#### WHAT THE EXERCISE ASKS:
Each line of the data has to be written out again exactly as shown.

Plain-text document sources
#####

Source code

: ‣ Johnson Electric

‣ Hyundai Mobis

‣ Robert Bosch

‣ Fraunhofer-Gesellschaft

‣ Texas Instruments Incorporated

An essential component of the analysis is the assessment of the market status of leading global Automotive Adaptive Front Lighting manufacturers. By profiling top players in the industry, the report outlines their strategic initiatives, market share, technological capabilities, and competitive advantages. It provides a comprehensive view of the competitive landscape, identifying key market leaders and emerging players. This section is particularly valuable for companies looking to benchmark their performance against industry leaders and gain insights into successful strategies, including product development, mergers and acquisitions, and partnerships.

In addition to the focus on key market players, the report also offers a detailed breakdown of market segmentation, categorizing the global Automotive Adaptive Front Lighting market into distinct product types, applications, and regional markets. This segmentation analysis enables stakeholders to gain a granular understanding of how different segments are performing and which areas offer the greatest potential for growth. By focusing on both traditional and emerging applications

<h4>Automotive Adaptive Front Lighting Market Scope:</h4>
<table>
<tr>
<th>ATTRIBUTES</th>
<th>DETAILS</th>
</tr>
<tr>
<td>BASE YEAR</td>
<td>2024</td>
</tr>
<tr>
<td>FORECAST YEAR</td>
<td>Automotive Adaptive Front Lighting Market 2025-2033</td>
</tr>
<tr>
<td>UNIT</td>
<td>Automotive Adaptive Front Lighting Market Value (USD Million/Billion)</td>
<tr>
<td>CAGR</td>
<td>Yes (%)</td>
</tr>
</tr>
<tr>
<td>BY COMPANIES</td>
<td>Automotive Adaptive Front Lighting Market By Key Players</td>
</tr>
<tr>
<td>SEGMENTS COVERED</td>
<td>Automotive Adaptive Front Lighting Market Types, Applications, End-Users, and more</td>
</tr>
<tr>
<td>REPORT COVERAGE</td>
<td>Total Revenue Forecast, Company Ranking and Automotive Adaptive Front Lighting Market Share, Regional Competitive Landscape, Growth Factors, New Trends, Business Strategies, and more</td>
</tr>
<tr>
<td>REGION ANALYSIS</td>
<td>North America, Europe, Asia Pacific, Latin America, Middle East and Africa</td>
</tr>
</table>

#####

#### THE ANSWER:
Source code

: ‣ Johnson Electric

‣ Hyundai Mobis

‣ Robert Bosch

‣ Fraunhofer-Gesellschaft

‣ Texas Instruments Incorporated

An essential component of the analysis is the assessment of the market status of leading global Automotive Adaptive Front Lighting manufacturers. By profiling top players in the industry, the report outlines their strategic initiatives, market share, technological capabilities, and competitive advantages. It provides a comprehensive view of the competitive landscape, identifying key market leaders and emerging players. This section is particularly valuable for companies looking to benchmark their performance against industry leaders and gain insights into successful strategies, including product development, mergers and acquisitions, and partnerships.

In addition to the focus on key market players, the report also offers a detailed breakdown of market segmentation, categorizing the global Automotive Adaptive Front Lighting market into distinct product types, applications, and regional markets. This segmentation analysis enables stakeholders to gain a granular understanding of how different segments are performing and which areas offer the greatest potential for growth. By focusing on both traditional and emerging applications

<h4>Automotive Adaptive Front Lighting Market Scope:</h4>
<table>
<tr>
<th>ATTRIBUTES</th>
<th>DETAILS</th>
</tr>
<tr>
<td>BASE YEAR</td>
<td>2024</td>
</tr>
<tr>
<td>FORECAST YEAR</td>
<td>Automotive Adaptive Front Lighting Market 2025-2033</td>
</tr>
<tr>
<td>UNIT</td>
<td>Automotive Adaptive Front Lighting Market Value (USD Million/Billion)</td>
<tr>
<td>CAGR</td>
<td>Yes (%)</td>
</tr>
</tr>
<tr>
<td>BY COMPANIES</td>
<td>Automotive Adaptive Front Lighting Market By Key Players</td>
</tr>
<tr>
<td>SEGMENTS COVERED</td>
<td>Automotive Adaptive Front Lighting Market Types, Applications, End-Users, and more</td>
</tr>
<tr>
<td>REPORT COVERAGE</td>
<td>Total Revenue Forecast, Company Ranking and Automotive Adaptive Front Lighting Market Share, Regional Competitive Landscape, Growth Factors, New Trends, Business Strategies, and more</td>
</tr>
<tr>
<td>REGION ANALYSIS</td>
<td>North America, Europe, Asia Pacific, Latin America, Middle East and Africa</td>
</tr>
</table>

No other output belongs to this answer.